Eric Martin - Bloomberg News
Bloomberg, Menteri Luar Negeri Amerika Serikat (AS) Marco Rubio mati-matian membela operasi militer AS di Iran serta strategi kesehatan masyarakat global pemerintahan Donald Trump di tengah memburuknya wabah Ebola. Pembelaan tersebut disampaikan Rubio saat menghadapi rentetan pertanyaan dari politisi Partai Demokrat dalam dua sesi dengar pendapat di Kongres pada hari Selasa (2/6).
Dalam penjelasannya, Rubio mengeklaim bahwa militer AS telah berhasil menghancurkan sebagian besar kemampuan rudal dan angkatan laut Iran. Kendati demikian, ia mengakui bahwa Iran masih memiliki banyak pesawat nirawak (drone) tempur karena aset tersebut sangat mudah diproduksi. Rubio juga mengungkapkan bahwa Iran telah memasang ranjau di sebagian besar wilayah Selat Hormuz. Jalur perairan strategis tersebut secara efektif telah ditutup oleh Teheran sejak Pentagon meluncurkan Operasi Epic Fury—sebuah langkah militer yang memicu lonjakan tajam harga energi global.
"Operasi Epic Fury—sebagian dari Anda mungkin tidak menyukainya, sebagian lagi mendukung—sangat sukses dalam mencapai tujuan militernya, yaitu secara dramatis memangkas basis industri pertahanan Iran," ujar Rubio pada Selasa pagi di hadapan Komite Hubungan Luar Negeri Senat, di mana ia pernah menjadi anggota sebelum bergabung dalam kabinet Trump.

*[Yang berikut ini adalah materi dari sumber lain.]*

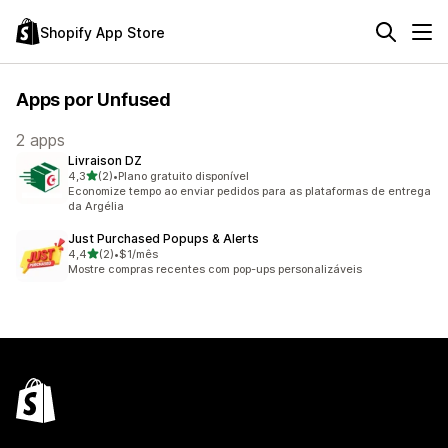
Shopify App Store
Apps por Unfused
2 apps
Livraison DZ
de 5 estrelas
4,3
(2)
•
Plano gratuito disponível
2 avaliações ao todo
Economize tempo ao enviar pedidos para as plataformas de entrega
da Argélia
Just Purchased Popups & Alerts
de 5 estrelas
4,4
(2)
•
$1/mês
2 avaliações ao todo
Mostre compras recentes com pop-ups personalizáveis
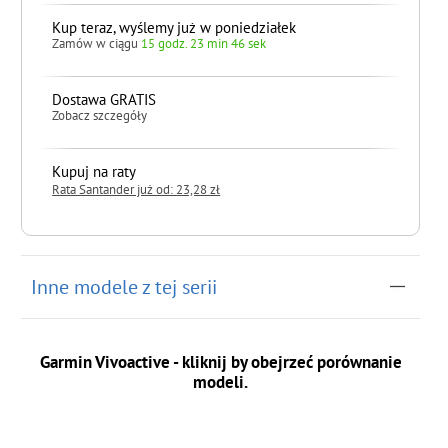
Kup teraz, wyślemy już w poniedziałek
Zamów w ciągu
15 godz. 23 min 45 sek
Dostawa GRATIS
Zobacz szczegóły
Kupuj na raty
Rata Santander już od: 23,28 zł
do koszyka
Inne modele z tej serii
Garmin Vivoactive - kliknij by obejrzeć porównanie
modeli.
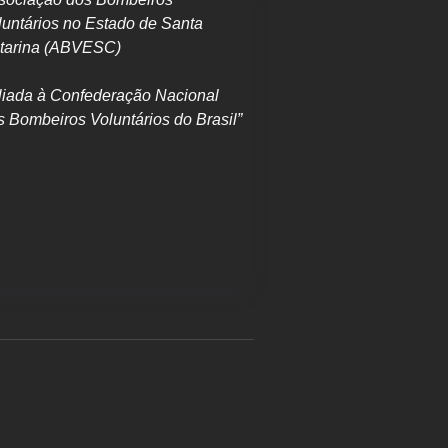
luntários no Estado de Santa
tarina (ABVESC)
iliada à Confederação Nacional
s Bombeiros Voluntários do Brasil”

Meskipun anggota parlemen dari Partai Republik sebagian besar memuji perang AS di Iran serta langkah pemerintah di Amerika Latin, politisi Demokrat memanfaatkan kesempatan publik pertama mereka sejak Januari lalu untuk menyudutkan diplomat utama Trump tersebut. Mereka berulang kali menuding Trump dan Rubio sebagai arsitek perang gagal yang telah menyebabkan lonjakan harga energi, dan dinilai tidak akan mampu mengekang program nuklir Iran seperti halnya kesepakatan tahun 2015 yang dulu diputus sepihak oleh Trump.